Pour terminer, Ivan nous emmène le long d'une corniche étroite et tordue vers le centre du Cerro Concepcion, sans doute le plus folklorique de tous avec son carrefour «des six coins» où se croisent autant de rues aux tracés improbables. Il nous dépose vers 14h30 devant La Colombina, sanctuaire valparaisien de la cuisine de fruits de mer.

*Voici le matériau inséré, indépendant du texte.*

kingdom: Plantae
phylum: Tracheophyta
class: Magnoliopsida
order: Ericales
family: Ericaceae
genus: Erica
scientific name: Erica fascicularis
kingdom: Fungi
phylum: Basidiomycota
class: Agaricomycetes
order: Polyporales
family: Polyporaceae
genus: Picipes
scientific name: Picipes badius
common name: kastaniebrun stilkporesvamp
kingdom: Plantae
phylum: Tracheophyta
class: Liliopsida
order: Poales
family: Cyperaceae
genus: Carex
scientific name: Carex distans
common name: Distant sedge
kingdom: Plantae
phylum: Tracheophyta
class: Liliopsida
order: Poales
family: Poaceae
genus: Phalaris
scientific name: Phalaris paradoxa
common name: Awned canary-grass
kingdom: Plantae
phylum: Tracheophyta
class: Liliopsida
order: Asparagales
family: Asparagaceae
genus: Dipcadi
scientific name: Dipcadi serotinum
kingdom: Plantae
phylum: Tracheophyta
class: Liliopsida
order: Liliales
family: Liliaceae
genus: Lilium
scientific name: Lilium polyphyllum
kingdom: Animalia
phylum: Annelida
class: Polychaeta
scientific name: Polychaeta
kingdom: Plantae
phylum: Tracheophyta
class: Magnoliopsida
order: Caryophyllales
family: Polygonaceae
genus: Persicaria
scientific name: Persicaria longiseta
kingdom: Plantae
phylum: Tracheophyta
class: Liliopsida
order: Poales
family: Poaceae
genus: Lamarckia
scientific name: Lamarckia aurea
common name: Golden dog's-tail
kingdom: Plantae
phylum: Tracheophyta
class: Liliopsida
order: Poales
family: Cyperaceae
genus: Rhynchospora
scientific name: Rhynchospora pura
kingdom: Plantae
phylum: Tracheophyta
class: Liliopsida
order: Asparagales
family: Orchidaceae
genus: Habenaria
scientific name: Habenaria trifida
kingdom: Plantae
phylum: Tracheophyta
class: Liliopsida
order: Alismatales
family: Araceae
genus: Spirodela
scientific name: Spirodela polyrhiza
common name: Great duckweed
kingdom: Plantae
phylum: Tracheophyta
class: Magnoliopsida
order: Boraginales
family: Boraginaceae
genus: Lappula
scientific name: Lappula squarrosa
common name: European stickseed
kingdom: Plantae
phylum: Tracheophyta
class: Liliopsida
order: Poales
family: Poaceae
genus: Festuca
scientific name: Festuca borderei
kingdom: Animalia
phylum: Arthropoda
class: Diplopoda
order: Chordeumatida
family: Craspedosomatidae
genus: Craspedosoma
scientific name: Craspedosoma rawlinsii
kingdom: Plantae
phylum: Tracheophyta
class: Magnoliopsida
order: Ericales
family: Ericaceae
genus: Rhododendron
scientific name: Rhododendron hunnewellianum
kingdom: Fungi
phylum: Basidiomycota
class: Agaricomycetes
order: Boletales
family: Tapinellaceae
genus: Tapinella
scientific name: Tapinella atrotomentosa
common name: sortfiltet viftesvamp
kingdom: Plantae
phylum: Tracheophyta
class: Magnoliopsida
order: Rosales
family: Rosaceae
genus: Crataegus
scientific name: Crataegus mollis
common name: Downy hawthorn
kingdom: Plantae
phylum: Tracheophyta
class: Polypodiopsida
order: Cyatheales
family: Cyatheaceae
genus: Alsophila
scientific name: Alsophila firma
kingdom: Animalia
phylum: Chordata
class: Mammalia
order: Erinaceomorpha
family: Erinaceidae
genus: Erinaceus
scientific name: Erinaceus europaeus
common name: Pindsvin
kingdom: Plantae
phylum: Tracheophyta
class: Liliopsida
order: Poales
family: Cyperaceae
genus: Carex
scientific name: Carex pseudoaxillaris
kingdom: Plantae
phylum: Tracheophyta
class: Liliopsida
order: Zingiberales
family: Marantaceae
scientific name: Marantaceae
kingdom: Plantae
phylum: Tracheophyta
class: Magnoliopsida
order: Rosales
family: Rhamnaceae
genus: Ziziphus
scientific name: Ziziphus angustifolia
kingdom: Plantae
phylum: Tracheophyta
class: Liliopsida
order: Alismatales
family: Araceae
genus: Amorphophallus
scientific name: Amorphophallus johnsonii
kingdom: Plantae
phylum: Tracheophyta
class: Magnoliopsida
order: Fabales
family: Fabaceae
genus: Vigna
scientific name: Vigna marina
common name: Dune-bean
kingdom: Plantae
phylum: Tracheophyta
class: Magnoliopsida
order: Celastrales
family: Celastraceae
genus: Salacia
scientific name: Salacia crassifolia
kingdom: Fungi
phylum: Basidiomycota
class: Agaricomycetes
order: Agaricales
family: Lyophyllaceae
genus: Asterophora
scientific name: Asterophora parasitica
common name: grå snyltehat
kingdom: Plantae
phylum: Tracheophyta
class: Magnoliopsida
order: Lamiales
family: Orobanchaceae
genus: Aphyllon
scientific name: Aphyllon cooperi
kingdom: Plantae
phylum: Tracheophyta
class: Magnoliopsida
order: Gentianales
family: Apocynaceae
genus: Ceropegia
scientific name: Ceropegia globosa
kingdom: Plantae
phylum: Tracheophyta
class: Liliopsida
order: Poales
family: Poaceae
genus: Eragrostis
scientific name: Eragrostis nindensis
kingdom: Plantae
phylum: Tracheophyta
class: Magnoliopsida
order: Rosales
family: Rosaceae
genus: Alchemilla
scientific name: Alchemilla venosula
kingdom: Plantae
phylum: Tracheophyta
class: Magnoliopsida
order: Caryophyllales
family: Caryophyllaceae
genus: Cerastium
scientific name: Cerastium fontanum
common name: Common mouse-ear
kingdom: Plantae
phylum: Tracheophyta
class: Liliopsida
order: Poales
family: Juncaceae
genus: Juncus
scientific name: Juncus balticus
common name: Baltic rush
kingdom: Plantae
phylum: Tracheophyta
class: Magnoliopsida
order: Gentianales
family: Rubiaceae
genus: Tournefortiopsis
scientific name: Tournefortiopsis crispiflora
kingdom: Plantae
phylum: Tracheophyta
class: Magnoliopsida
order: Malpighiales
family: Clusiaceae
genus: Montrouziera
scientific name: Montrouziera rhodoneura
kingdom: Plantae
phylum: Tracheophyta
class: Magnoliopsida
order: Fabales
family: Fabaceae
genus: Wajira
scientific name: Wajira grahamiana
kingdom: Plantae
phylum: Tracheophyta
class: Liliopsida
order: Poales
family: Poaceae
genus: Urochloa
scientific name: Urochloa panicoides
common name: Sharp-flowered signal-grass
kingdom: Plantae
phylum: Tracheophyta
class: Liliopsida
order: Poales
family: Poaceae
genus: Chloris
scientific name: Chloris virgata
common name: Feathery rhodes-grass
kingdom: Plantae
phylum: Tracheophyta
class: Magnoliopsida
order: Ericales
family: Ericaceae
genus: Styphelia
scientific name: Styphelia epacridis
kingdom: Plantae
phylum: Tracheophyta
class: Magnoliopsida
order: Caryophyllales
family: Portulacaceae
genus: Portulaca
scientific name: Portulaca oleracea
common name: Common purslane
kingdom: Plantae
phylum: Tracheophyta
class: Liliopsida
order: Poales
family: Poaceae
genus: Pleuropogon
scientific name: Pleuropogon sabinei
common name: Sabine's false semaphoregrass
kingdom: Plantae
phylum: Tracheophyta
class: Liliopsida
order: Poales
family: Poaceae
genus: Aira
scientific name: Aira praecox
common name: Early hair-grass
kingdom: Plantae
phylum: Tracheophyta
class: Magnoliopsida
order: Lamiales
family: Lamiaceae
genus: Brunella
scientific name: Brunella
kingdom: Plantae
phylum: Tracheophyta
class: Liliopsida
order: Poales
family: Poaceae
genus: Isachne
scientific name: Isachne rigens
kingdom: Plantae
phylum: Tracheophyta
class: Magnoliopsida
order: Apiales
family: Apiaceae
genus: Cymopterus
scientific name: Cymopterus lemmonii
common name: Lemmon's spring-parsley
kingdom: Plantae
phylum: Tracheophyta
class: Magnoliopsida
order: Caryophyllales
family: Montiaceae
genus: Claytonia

La salle spartiate et haut perchée est éclairée d'amples fenêtres ouvertes sur trois côtés, qui offrent aussi bien une perspective à travers un profond ravin sur le cerro d'en face aux hautes maisons rouillées et décolorées et aux toits abîmés, visiblement victimes d'un récent séisme mais toujours habitées, qu'une jolie vue sur le port et la mer houleuse au loin. Elle est presque vide à notre arrivée, mais se  remplira rapidement de familles et de groupes animés.
Deux serveuses en longues robes noires tombant sur des baskets colorés nous servent d'abord l'incontournable et délicieux pisco sour, puis un ceviche et un tartare d'avocat aux crevettes et à la truite, enfin deux énormes portions d'un tendre colin juste poêlé, poivré et arrosé de citron vert, reposant sur un lit de petites pommes de terre crémeuses et presque sucrées, écrasées à la fourchette. Avec un blanc du pays (Viña de las Croces) sec mais peu acide, une savoureuse façon de faire nos adieux à une ville unique et chaleureuse qui aura de plus la bonne idée, au moment où notre paquebot quitte le port, de se couvrir d'un manteau de soleil éclatant.